Discussione sulle linee generali
Data: 
Mercoledì, 17 Dicembre, 2014
Nome: 
Rosy Bindi

A.C. 2613-A

Grazie Presidente, con lo spirito di chi ritiene che sia davvero arrivato il tempo per apportare alla nostra Carta costituzionale le riforme necessarie perché possa al meglio esplicare in questo momento le sue potenzialità e le scelte che i costituenti hanno compiuto, con questa convinzione e con il senso di responsabilità che credo appartenga a tutti noi, quello di condividere per la nostra parte, per la nostra piccola parte, la responsabilità di dare alle future generazioni una Carta costituzionale che sia davvero capace di continuare a rappresentare le fondamenta della nostra vita democratica, ci accingiamo a fare insieme questo lavoro, con la consapevolezza che alcuni anni sono stati forse sprecati per fare bene quest'opera e questo lavoro. 
Ci sono, però, anche in questo spreco di tempi e di energie responsabilità precise, alcune delle quali sono anche positive, e forse serve ripercorrere la storia di questi anni. Chi ha seduto qui ormai da vent'anni ha assistito al fallimento di una Commissione bicamerale, che era arrivata ad un disegno compiuto di riforma della Carta costituzionale, e ricorda chi in quest'Aula dichiarò che in quel lavoro non si riconosceva più: si chiamava Silvio Berlusconi. Chi è qui da vent'anni ricorda anche che il centrosinistra ha contribuito, come hanno contribuito i sindacati, come ha contribuito il presidente Scalfaro e tanti costituzionalisti che non sono più tra noi, come Leopoldo Elia, e lo stesso Presidente Napolitano, ad una campagna di difesa nella Carta costituzionale da quella riforma fatta dal centrodestra che, a nostro avviso, stravolgeva lo spirito costituente. Io credo che aver fermato quella riforma sia un merito e non una perdita di tempo. Io rivendico di aver fermato una riforma della Carta costituzionale che stravolgeva le scelte dei costituenti. Non voglio che sia ascritto a me e a tutti coloro che hanno vinto quel referendum come una responsabilità negativa. 
A volte le riforme si fanno e si fanno sbagliate, il popolo italiano fermò quella riforma. 
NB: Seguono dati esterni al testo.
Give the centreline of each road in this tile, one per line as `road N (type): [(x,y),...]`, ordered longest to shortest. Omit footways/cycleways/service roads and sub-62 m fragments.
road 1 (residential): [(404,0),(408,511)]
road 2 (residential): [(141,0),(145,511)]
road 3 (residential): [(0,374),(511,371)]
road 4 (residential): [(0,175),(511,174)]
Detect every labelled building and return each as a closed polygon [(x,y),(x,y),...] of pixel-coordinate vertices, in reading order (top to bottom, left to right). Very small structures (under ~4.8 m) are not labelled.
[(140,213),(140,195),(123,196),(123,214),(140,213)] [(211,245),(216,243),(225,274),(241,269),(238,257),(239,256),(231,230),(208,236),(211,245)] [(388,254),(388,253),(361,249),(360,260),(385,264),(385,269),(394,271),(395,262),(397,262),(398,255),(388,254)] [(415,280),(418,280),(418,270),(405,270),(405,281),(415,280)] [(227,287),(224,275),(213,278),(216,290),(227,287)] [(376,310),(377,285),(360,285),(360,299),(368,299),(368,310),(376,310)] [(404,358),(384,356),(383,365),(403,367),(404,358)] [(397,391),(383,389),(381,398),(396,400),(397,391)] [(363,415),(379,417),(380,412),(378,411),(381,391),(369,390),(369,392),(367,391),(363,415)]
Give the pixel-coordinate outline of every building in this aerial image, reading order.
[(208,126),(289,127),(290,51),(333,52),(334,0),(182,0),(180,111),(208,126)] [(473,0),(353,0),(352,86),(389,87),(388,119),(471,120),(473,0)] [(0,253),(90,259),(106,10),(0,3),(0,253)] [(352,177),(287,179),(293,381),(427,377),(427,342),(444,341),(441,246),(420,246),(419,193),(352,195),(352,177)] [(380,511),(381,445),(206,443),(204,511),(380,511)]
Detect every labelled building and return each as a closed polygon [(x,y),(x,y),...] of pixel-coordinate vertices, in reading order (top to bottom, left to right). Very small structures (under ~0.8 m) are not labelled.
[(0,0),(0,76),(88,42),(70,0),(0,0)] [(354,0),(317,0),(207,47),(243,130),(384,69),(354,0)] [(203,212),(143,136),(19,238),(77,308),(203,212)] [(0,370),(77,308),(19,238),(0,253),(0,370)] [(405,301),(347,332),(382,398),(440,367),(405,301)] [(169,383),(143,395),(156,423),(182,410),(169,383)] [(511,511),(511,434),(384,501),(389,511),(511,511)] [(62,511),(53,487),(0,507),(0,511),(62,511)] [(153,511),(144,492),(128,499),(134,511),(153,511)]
Chi, come me, è qui da venti anni, ha anche assistito ad una responsabilità che credo sia in capo al centrosinistra. Non so se rivoterei oggi – ero seduta in quella fila – la riforma del Titolo V con un voto di maggioranza. Non solo perché il metodo costituente ci impone di condividere le riforme della Costituzione, ma anche perché fu talmente frettolosa quella riforma, che poi, negli anni, abbiamo dovuto ritornarci spesso sopra per modificarla e adesso, anche in quest'occasione, il Titolo V è oggetto del nostro lavoro. Non posso non sottolineare questo, responsabilità negative e responsabilità positive. 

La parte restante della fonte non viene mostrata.